##### Material to process

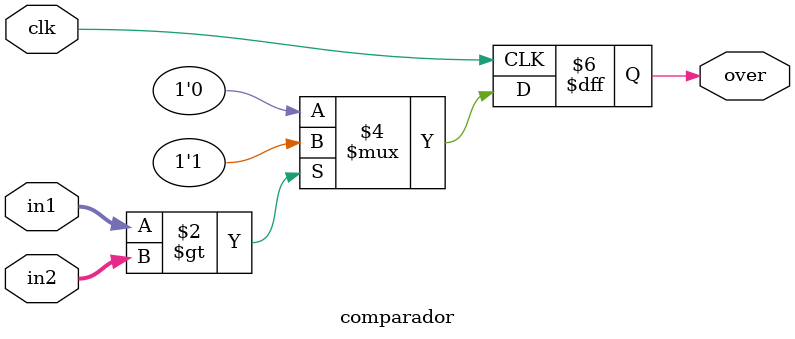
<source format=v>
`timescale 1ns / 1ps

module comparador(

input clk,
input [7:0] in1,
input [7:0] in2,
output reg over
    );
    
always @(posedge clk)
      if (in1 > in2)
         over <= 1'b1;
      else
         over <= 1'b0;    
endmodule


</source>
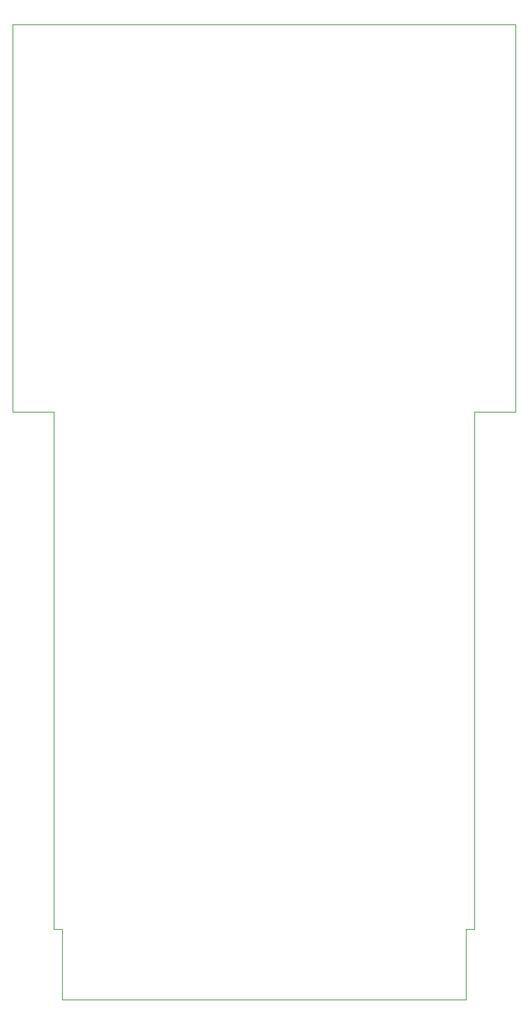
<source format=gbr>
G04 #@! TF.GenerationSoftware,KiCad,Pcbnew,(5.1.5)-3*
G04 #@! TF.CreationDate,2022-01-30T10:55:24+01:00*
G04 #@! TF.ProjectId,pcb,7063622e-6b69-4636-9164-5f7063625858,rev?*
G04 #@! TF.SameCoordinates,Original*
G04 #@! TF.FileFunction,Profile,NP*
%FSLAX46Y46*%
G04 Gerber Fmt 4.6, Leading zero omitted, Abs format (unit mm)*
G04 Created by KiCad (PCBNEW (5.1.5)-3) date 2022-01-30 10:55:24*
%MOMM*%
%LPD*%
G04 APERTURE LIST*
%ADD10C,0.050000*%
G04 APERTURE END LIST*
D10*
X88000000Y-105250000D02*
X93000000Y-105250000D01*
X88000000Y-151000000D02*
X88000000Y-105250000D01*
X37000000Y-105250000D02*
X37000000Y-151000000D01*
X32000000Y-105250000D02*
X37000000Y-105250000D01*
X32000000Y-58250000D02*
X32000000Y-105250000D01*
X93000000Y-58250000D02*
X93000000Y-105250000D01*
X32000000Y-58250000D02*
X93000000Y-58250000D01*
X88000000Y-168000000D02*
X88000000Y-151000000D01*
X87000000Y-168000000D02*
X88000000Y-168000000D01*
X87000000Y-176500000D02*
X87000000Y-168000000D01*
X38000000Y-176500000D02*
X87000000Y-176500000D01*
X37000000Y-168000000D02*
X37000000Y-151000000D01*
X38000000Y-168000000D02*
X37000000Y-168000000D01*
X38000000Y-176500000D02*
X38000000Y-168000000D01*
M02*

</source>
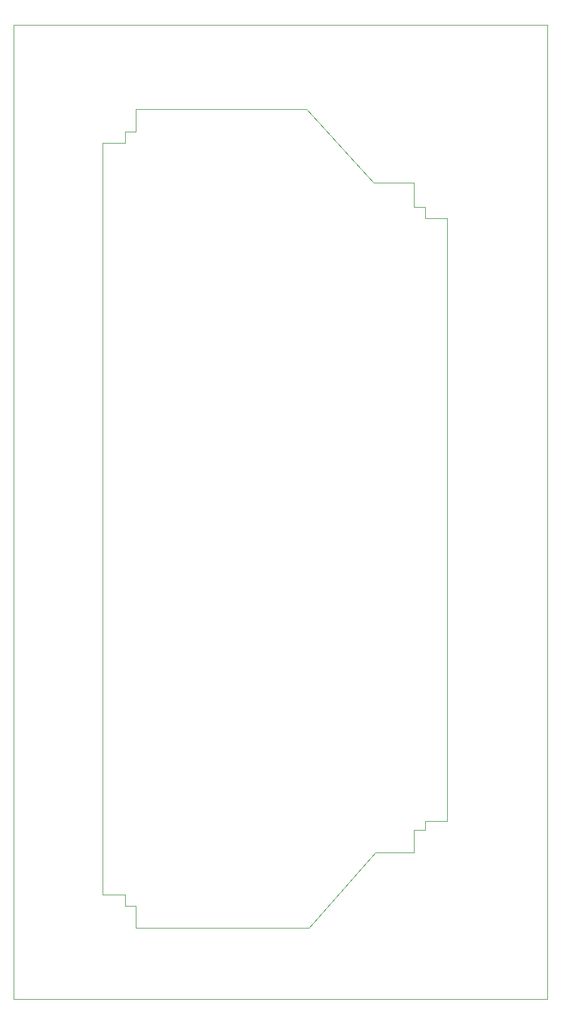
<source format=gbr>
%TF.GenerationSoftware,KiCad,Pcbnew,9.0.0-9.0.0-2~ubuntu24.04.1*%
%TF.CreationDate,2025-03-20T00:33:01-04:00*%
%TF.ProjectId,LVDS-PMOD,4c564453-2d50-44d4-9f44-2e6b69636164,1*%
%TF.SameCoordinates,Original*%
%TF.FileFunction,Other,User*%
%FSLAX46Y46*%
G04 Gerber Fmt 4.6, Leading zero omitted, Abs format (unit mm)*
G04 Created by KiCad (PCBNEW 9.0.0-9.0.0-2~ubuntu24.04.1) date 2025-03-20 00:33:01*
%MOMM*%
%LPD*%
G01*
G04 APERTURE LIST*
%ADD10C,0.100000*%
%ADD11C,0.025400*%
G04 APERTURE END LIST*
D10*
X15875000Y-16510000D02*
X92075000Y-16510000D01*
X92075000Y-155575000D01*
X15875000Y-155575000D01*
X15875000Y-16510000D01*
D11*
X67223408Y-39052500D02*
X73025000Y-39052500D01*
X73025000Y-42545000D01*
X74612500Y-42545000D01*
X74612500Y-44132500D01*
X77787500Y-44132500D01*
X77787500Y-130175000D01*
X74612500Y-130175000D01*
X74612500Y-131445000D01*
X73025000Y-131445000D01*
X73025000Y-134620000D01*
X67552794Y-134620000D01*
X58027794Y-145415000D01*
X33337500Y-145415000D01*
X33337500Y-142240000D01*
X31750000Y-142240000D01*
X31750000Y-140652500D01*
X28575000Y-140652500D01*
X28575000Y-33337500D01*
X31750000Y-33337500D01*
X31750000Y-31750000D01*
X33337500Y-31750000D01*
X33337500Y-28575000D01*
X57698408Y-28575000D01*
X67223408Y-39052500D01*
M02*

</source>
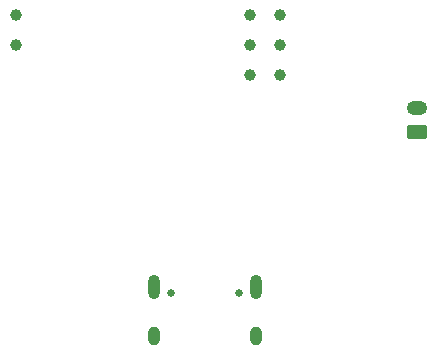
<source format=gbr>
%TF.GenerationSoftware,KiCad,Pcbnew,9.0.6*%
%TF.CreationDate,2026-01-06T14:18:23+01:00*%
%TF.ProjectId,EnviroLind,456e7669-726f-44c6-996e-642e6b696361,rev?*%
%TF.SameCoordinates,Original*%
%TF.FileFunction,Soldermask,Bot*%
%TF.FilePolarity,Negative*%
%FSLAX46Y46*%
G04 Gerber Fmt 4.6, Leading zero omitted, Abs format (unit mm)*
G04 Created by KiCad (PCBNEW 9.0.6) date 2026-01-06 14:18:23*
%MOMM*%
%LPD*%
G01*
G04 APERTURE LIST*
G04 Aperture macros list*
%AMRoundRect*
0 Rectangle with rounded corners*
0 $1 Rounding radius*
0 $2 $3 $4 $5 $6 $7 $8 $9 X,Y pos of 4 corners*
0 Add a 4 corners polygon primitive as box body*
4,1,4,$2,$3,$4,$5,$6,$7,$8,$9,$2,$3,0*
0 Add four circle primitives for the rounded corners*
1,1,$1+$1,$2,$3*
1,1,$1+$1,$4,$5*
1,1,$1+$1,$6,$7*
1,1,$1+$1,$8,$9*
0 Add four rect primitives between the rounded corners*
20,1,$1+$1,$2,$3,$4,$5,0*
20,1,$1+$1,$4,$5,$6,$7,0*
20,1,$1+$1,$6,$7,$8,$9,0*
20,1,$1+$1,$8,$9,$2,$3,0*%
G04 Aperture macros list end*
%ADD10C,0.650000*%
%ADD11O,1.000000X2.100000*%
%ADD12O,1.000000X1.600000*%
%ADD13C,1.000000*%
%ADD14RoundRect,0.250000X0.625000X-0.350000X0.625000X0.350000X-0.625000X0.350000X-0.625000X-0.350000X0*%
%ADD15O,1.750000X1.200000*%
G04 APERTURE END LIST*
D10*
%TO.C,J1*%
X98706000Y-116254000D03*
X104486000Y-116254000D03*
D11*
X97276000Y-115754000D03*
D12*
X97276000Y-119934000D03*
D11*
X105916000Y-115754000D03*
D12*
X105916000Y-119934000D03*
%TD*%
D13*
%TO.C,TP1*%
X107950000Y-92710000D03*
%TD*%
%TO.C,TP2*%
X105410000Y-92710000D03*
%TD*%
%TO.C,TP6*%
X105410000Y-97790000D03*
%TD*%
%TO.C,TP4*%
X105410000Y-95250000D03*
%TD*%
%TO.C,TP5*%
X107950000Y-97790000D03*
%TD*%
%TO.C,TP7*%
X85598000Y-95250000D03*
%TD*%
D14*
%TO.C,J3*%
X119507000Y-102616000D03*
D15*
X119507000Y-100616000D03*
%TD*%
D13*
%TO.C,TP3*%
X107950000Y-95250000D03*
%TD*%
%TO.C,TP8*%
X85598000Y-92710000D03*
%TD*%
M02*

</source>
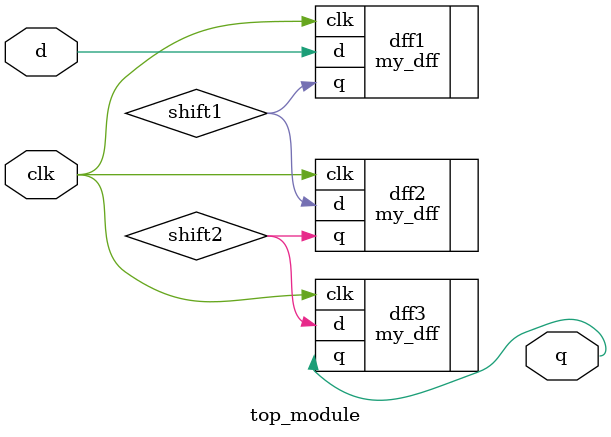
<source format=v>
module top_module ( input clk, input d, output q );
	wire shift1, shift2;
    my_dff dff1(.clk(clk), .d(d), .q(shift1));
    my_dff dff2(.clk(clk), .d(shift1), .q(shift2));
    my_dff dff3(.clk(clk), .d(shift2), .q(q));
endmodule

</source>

##########
##### Material to process

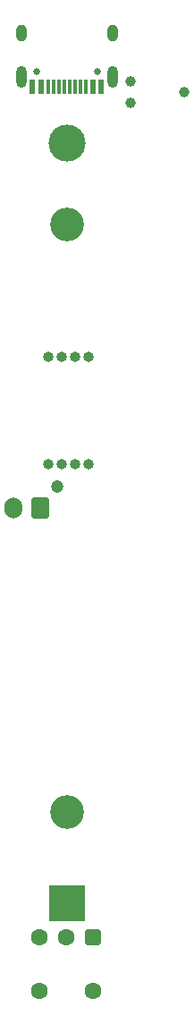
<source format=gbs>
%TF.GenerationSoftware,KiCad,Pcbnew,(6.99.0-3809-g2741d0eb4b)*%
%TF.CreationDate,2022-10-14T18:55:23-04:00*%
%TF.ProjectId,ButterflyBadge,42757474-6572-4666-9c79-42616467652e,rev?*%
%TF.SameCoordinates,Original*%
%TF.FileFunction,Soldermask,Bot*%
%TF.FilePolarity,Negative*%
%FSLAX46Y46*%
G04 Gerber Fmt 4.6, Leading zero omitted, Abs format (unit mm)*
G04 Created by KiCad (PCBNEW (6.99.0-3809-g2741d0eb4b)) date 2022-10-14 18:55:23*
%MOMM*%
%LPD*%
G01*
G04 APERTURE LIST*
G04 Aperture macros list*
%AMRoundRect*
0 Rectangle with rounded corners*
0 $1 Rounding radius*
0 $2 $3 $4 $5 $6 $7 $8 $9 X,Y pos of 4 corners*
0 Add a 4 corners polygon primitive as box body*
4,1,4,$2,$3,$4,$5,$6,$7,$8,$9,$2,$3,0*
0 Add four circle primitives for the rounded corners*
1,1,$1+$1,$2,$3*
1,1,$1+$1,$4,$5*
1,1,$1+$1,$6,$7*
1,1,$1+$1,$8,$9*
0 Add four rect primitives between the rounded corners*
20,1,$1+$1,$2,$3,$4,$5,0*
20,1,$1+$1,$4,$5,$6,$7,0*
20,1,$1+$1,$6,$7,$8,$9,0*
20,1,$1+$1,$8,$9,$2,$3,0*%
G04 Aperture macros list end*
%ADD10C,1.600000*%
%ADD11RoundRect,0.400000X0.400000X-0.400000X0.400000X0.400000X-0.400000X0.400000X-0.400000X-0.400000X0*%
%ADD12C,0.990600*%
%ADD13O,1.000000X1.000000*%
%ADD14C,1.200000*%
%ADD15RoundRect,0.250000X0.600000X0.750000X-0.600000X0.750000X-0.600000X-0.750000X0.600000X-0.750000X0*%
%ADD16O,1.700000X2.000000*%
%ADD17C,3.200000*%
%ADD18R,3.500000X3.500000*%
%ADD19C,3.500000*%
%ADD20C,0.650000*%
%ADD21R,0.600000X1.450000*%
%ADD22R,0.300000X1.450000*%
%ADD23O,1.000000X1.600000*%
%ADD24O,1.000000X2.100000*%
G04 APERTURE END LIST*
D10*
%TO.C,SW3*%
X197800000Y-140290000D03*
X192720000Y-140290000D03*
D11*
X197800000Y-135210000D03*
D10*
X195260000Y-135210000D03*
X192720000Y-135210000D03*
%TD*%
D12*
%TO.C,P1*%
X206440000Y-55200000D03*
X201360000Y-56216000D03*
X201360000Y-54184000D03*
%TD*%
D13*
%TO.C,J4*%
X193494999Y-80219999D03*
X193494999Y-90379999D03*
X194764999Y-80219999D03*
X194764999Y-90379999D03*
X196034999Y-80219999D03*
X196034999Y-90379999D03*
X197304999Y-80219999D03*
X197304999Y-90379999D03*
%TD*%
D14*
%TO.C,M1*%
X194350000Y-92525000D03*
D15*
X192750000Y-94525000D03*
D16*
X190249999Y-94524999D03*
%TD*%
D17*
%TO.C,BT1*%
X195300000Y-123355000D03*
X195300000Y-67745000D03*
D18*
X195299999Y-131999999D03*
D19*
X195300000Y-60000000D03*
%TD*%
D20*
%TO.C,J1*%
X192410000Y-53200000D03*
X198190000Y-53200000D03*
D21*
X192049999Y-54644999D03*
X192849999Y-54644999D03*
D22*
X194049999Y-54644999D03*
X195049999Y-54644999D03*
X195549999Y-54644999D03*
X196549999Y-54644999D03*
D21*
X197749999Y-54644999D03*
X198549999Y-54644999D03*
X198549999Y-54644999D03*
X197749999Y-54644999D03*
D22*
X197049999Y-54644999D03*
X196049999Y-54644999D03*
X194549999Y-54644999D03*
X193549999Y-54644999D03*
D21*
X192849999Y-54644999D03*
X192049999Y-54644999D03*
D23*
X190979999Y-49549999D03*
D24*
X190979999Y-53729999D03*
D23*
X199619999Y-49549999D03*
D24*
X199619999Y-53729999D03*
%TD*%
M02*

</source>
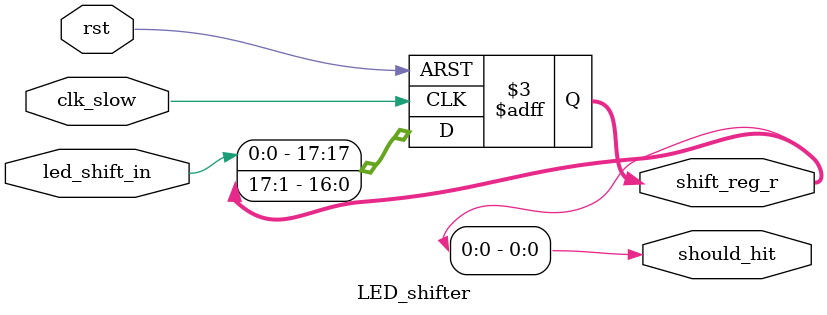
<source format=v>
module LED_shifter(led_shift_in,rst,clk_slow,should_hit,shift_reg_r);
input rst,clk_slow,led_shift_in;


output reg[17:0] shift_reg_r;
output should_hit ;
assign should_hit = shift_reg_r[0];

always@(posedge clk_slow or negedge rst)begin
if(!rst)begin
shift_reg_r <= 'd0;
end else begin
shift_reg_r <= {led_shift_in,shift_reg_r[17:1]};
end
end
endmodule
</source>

##########

| Problem requirements |
Go through the records. Copy each line where "posedge" appears.

| Result below |
always @(posedge clk)
always@(posedge clk_slow or negedge rst)begin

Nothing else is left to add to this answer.